University of Rochester
Luria, Salvador E.
Original Repository: American Philosophical Society. Library. Salvador Luria Papers
I have your letter mailed Sunday, and will answer it to the best of my ability (which is pretty small in this case, at least)
immediately before the letter has a chance to get buried. Unfortunately you did not tell me very much about your experimental
procedure, so I am guessing about it.
We have not had any difficulty which seemed serious in connection with reduced burst size using T4rII's. I guess that
your experiments are usually single infection experiments. Ours, of course are multiple infection. Also, we never do the
experiment where no r+ is expected to appear in the cells. We usually expect recombinants in our rxr crosses (an exception
noted in the data given below). To give you some idea about our experiments, I can list a few data:
CROSS; Burst Size; Remarks; r+ in yield
r145 x r168; 279; These are Benzer's rII's; 0.001
r205r271 x r320; 249; These are Benzer's rII's; 0.00027
r67 x r47tu41; 340; These are T4D mutants; 0.1
r67 x tu42b; 404; These are T4D mutants; 0.5
r67 x tu45; 302; These are T4D mutants; 0.5
If there is a significant difference between the first two and the last three experiments above, it could easily be that it
is due to the differences between Benzer's T4 and ours. On the other hand, it doesn't seem enough to be alarming.
Both of the Benzer rII crosses are with mutants exclusively in the A segment, so the parental particles should not have a
complete functional unit as far as the r gene is concerned. This is the closest thing we have to your experiments, I suppose.
If you are interested in the manner in which we do our experiments, the protocol follows: (everything is done at 30 C, except
plates incubated at 37)
Bacteria: We make 1:1000 dilution of overnight aerated B in broth (0.8% NB + 0.5% NaCl) and aerate at 30 C for 140 minutes.
Concentrate 20x by cfgn. Should be 2 x 10^8. Add CN to make 0.001M.
■ ■ ■
[WHAT TO WORK ON]
a – Reproduce the part of the letter on T4 phage crosses starting with "Bacteria: We make" and going on through "to make 0.001M.".
b – Carry on the letter on T4 phage crosses from its last sentence.
These records come from a source other than the letter on T4 phage crosses.

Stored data
■ ■ ■
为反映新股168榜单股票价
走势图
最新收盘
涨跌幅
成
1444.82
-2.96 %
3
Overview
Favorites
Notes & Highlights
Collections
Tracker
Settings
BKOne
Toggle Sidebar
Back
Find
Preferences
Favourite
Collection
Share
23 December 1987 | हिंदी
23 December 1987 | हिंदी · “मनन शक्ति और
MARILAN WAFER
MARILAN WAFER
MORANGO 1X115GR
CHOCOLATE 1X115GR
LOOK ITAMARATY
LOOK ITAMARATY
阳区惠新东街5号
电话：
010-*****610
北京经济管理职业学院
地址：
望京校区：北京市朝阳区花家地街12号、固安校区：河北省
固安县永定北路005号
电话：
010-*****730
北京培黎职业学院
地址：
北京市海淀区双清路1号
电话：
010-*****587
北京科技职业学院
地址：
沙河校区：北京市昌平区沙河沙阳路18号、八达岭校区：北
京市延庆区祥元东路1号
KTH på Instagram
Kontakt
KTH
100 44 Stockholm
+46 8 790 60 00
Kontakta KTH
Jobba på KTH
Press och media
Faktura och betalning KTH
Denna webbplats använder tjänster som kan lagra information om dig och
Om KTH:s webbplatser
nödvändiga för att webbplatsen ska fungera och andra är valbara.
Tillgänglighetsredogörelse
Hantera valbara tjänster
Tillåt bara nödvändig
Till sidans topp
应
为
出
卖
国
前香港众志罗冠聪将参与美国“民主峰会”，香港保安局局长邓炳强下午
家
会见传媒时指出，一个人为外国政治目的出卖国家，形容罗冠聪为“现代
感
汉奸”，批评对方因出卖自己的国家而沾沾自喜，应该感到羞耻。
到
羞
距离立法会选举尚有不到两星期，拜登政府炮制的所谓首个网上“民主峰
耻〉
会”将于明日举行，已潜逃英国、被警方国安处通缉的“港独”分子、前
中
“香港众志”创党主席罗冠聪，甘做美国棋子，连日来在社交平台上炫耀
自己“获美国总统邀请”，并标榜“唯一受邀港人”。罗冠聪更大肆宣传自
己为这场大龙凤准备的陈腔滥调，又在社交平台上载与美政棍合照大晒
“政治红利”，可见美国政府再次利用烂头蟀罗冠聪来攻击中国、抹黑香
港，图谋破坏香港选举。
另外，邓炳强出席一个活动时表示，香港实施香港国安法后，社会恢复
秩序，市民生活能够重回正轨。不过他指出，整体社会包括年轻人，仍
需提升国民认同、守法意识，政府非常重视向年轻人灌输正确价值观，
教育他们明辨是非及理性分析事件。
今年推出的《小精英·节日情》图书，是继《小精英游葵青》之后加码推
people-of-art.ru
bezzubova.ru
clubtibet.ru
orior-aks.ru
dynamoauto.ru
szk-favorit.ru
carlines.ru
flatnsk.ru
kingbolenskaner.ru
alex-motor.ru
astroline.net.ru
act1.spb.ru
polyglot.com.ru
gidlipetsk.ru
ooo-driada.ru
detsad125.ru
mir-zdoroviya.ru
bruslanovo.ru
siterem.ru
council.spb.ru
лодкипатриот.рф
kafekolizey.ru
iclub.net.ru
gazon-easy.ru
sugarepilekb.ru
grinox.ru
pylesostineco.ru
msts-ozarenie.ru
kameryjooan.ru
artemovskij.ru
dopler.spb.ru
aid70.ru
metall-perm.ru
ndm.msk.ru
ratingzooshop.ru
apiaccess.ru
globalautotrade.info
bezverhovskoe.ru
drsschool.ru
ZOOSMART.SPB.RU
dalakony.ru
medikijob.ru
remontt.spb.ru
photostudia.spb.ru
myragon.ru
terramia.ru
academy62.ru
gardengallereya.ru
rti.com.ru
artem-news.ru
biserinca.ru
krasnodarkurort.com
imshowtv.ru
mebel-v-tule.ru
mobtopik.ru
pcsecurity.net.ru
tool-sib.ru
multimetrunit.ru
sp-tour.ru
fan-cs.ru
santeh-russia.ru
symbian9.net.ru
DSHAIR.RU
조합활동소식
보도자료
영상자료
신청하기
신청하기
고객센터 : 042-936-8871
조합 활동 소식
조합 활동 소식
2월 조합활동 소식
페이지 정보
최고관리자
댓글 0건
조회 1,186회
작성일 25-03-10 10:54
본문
■ ■ ■
[ANSWERS FOR THE TASKS]
a –
Bacteria: We make 1:1000 dilution of overnight aerated B in broth (0.8% NB + 0.5% NaCl) and aerate at 30 C for 140 minutes.
Concentrate 20x by cfgn. Should be 2 x 10^8. Add CN to make 0.001M.

b –
[Handwritten note: Which B?]
Phage: Multiplicities are aimed at 6-7 of each parent. Loss of infectious bacteria is negligible under these conditions.
Adsorption permitted for 4 minutes. Then serum added to adsorption tube. The serum goes for 5 minutes, and then dilute
to growth tubes. The rest is standard.
One thing that occurs to me which might be causing you some trouble is that you might be using rII phages which have been
propagated on K=12s. In our experience, such phage stocks cause a great deal of loss of bacteria, so that assay of bacteria
by colony count before infection is considerably lower than infected bacteria titer. This is true even at multiplicities
as low as a total of 5 phage per cell, and possibly considerably lower. B-grown or S-grown stocks do not do this. It seems
possible that one might encounter lowered burst sizes from such a stock too.
If the difficulty is not due to one or the other of these differences, I don't know what to suggest. If you continue
to have trouble after checking these possibilities (broth composition, bacterial host culture, phage stocks) I would be glad
to run a single infection experiment here to see whether we have your difficulties too, or whether we have just been luckier
and can then investigate other differences.
Bert regards to you and the others in Urbana. Also to Zella and Danny.